Dataset entries:
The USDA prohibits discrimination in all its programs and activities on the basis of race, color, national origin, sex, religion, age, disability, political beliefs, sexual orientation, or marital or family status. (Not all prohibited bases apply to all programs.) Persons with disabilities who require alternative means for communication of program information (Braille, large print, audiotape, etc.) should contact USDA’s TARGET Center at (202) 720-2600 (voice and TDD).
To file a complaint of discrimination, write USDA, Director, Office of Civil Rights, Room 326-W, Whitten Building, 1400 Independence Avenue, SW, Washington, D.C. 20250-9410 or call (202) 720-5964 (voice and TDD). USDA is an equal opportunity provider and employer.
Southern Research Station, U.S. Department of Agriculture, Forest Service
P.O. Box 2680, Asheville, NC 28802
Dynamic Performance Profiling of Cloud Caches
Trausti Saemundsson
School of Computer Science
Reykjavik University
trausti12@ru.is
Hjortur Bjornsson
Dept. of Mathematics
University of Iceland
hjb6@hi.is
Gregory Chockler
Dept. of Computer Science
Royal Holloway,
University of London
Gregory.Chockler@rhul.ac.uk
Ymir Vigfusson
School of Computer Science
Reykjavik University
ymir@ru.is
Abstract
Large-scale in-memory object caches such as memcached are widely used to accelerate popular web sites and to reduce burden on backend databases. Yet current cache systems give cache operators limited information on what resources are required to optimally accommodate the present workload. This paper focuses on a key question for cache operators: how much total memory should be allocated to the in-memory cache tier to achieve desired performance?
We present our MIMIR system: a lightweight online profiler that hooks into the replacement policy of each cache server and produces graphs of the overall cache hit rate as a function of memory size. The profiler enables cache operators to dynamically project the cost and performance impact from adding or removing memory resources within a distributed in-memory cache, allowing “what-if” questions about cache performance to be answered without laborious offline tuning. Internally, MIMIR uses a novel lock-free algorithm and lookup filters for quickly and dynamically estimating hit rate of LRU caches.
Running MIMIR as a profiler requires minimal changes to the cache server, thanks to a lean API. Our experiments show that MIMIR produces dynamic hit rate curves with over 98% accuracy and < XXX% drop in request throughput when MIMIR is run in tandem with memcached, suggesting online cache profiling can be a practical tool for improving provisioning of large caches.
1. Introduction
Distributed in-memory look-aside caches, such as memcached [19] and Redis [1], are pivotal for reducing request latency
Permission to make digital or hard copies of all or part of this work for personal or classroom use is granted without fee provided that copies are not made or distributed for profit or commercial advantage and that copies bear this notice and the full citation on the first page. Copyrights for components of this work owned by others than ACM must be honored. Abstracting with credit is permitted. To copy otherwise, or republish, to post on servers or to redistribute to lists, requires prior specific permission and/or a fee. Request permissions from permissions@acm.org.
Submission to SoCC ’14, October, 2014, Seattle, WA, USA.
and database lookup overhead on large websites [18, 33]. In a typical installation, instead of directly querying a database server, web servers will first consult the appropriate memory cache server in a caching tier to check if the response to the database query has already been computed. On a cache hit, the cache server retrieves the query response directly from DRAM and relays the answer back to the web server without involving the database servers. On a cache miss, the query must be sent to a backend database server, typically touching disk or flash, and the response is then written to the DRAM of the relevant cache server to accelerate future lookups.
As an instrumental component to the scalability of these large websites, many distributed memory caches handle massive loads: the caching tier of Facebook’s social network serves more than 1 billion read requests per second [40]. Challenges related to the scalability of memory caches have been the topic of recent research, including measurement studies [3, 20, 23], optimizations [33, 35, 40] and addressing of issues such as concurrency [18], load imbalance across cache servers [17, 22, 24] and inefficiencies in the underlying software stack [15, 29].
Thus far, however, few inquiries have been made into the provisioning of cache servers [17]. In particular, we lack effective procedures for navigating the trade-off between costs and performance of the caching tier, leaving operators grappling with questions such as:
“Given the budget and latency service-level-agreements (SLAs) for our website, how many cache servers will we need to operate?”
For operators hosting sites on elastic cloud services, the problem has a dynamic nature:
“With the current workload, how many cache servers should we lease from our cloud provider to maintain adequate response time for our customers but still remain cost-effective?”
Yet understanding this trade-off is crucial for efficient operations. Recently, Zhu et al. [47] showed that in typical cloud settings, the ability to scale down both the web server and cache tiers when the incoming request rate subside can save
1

> Activity
Search the entries for the word "University" and copy every line that has it.

> Response to the task
Reykjavik University
University of Iceland
University of London
Reykjavik University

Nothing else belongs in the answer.